L’intérêt des Russes est de contrôler Kassem, de le manœuvrer quelque peu, mais non de l’annexer à sa politique. Il est plus que probable même que si les ambitions de Kassem le poussaient vers la Syrie, les Soviets feraient leur possible pour l’en empêcher car ils essayeront de récupérer Nasser. Celui-ci le sait bien et il leur tient la partie dure, il connaît la valeur de son appui et il entend le faire payer.

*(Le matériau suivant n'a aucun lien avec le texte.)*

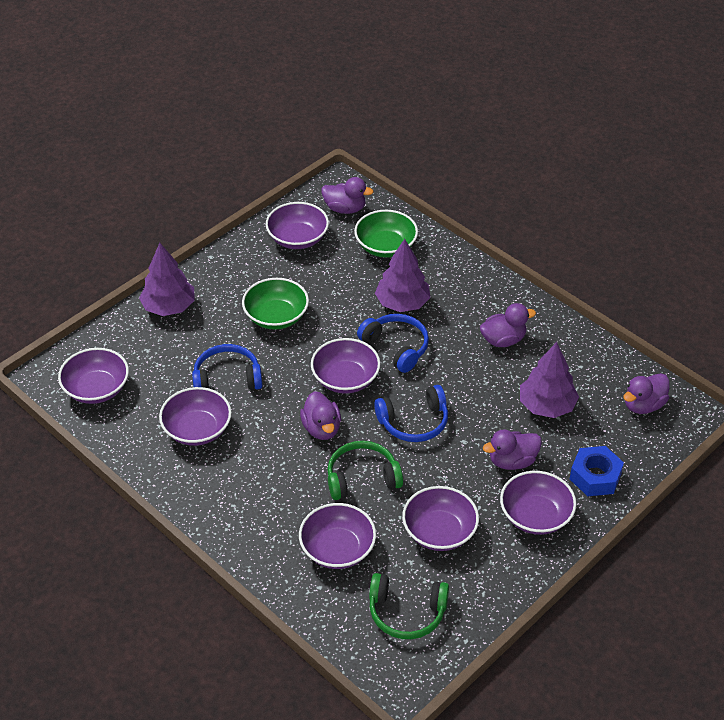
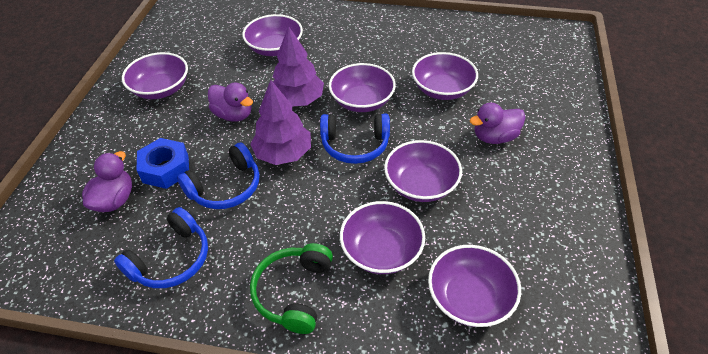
green bowl: 2 -> 0
green headphones: 2 -> 1
purple duck: 5 -> 3
purple tree: 3 -> 2

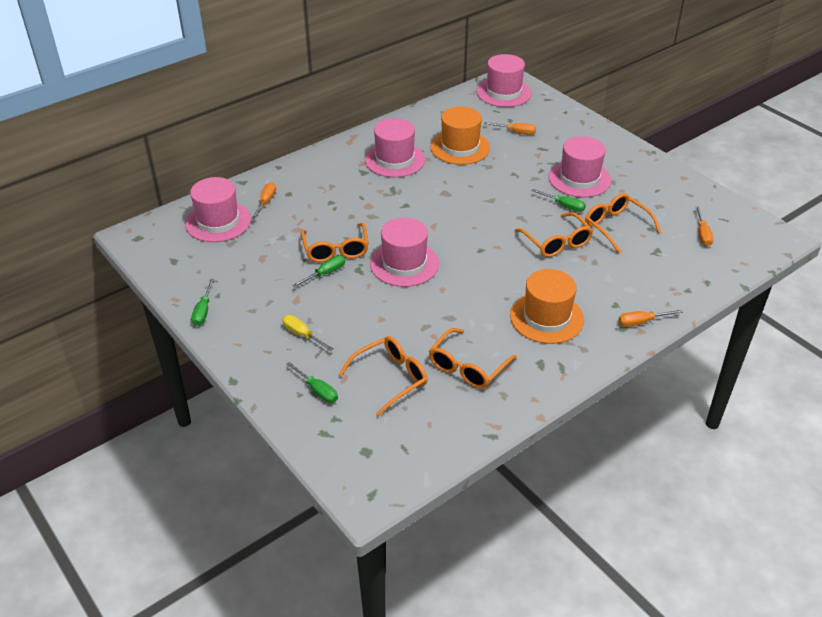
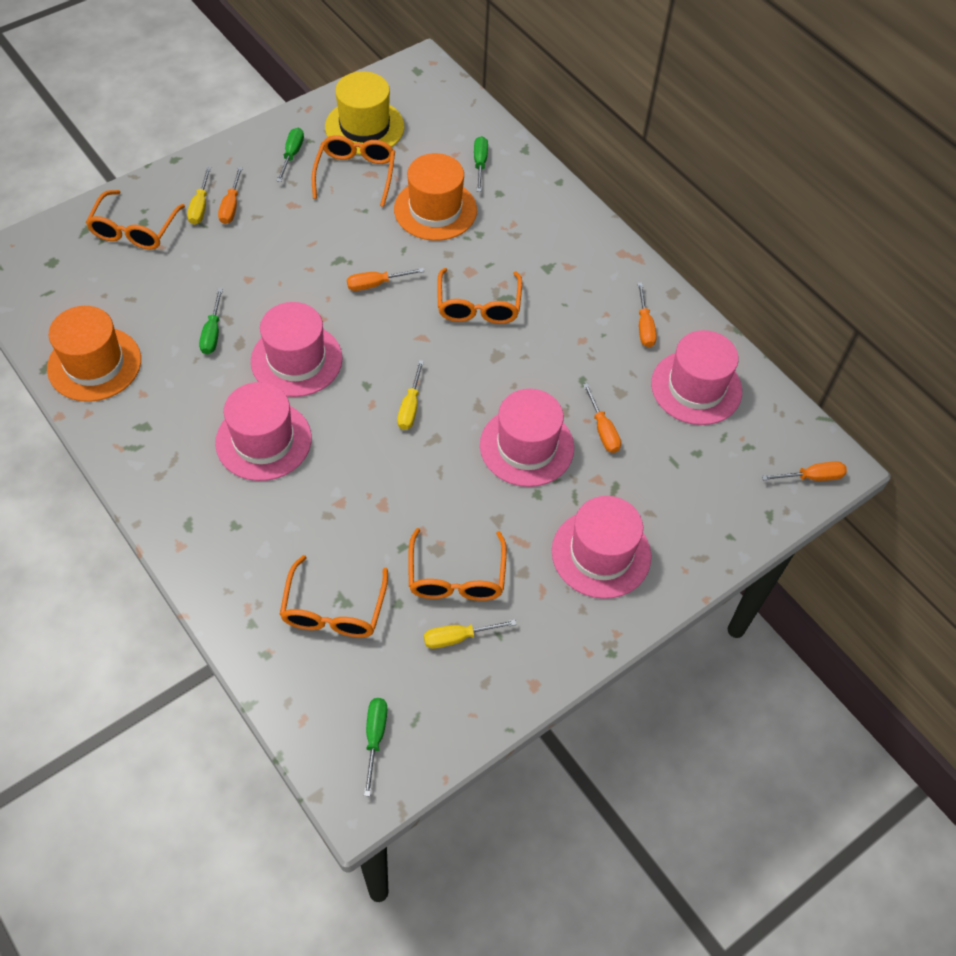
orange screwdriver: 4 -> 5
yellow hat: 0 -> 1
yellow screwdriver: 1 -> 3

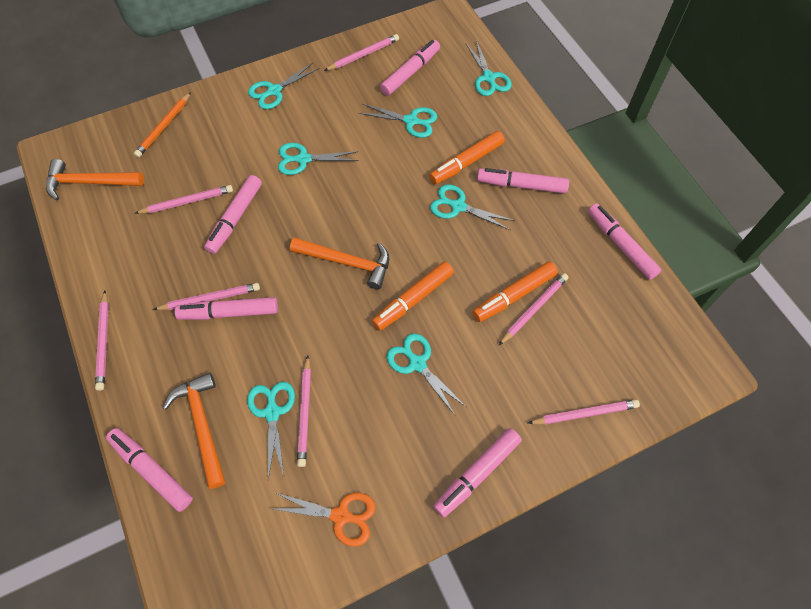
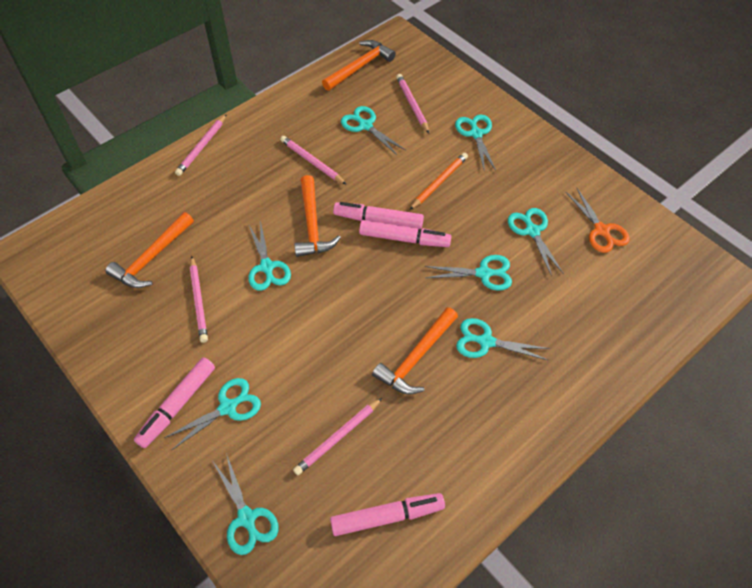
orange hammer: 3 -> 4
orange marker: 3 -> 0
pink marker: 7 -> 4
pink pencil: 7 -> 5
turquoise scissors: 7 -> 8

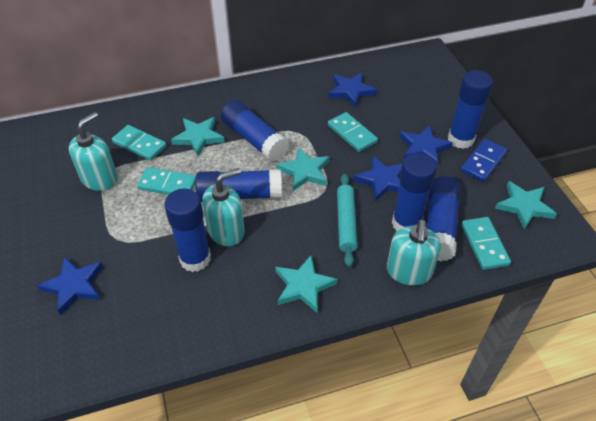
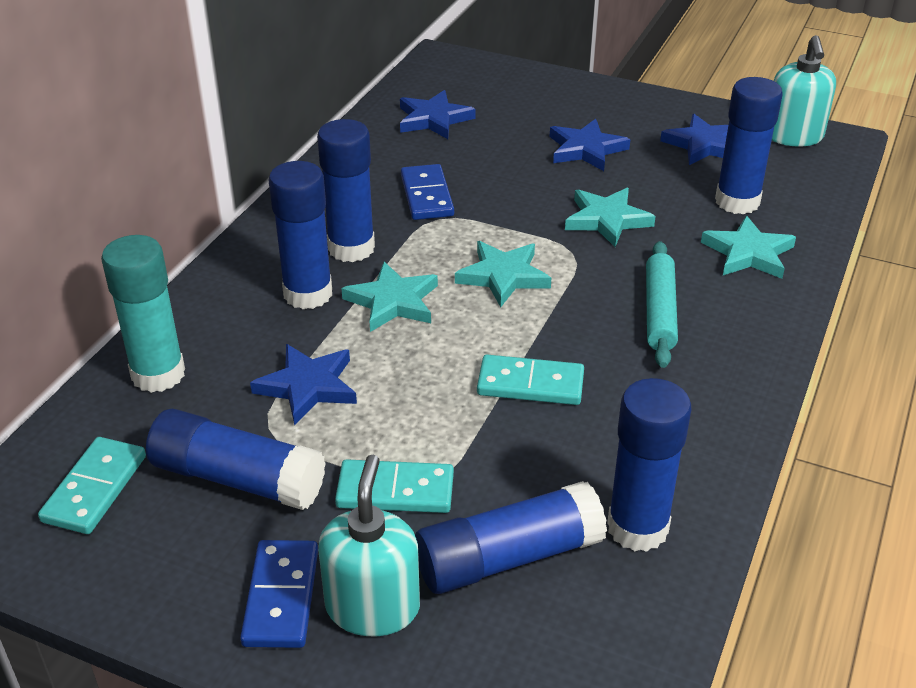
blue domino: 1 -> 2
turquoise domino: 4 -> 3
turquoise glue stick: 0 -> 1
turquoise soap dispenser: 3 -> 2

Tout cela n’est qu’un nouvel épisode d’une très vieille histoire : l’antagonisme des grandes Puissances en Moyen-Orient et le jeu des roitelets, pour en tirer parti. En définitive, avec des alternances de progrès et de recul, le match reste nul. Dans l’ensemble, les Occidentaux ont toujours le meilleur. Les Tsars n’ont jamais percé le front arabe et le communisme n’y est pas et ne sera probablement jamais dominant. Krouchtchev, après Staline, s’aperçoit que la politique soviétique doit demeurer prudente pour éviter des échecs trop visibles.

 

La Fin de la Récession aux U.S.A.

Revenons à la page économique, aux Etats-Unis. La récession de 1957-58 est officiellement terminée. Les indices le prouvent, dans l’ensemble tout au moins. Le revenu national a retrouvé à peu près son plus haut niveau et la production aussi, mais il y a  toujours près de cinq millions de chômeurs. L’industrie, par ses concentrations, la rationalisation de la distribution, l’automation en progrès et la productivité accrue produit autant avec moins d’hommes. Jusqu’ici le mot d’ordre des managers américains était de créer de l’emploi, mais devant la concurrence étrangère, à moins d’élever le protectionnisme, ce qui serait trop grave, force est de réduire une main-d’œuvre très coûteuse, au minimum. De plus, les industries en expansion, comme la pétrochimie, qui peu à peu refoulent les anciennes techniques, emploient peu de monde ; où le pétrole et ses dérivés demandent un ouvrier, le charbon en exigeait dix. Le problème n’est pas particulier aux Etats-Unis, mais il est chez eux plus sérieux qu’ailleurs.

 

La Hausse à la Bourse de New-York

Autre paradoxe, financier celui-là. Pendant la récession, les cours des actions à la bourse de New-York n’ont cessé de monter, l’indice moyen bat chaque semaine un record et se trouve à 30 pour cent supérieur au niveau atteint au plus haut point du boom précédant la crise. Aucun frein, ni la hausse de l’escompte, ni les restrictions de crédit à la spéculation n’ont brisé le mouvement, et cela malgré une surcapitalisation manifeste. Comment l’expliquer ? Méfiance à l’égard du Dollar dont le pouvoir d’achat s’amenuise régulièrement ? Optimisme inébranlable des opérateurs dans la progression indéfinie du potentiel américain ? L’explication nous paraît plus simple : le développement de l’épargne collective sous forme d’investment-trusts et autres et l’extension du capitalisme populaire, l’exemple aussi d’une hausse constante, ont porté la demande de titres au point où il n’y a pas assez de papier pour satisfaire les appétits. Là encore, le remède n’est pas sous la main : les sociétés ne peuvent pas créer plus d’actions que leur actif ne représente. Le contrôle de l’économie n’est pas chose facile si l’on veut préserver la liberté. Chaque année apporte aux économistes de nouvelles surprises et des casse-têtes. Heureusement, ils ne se découragent pas facilement.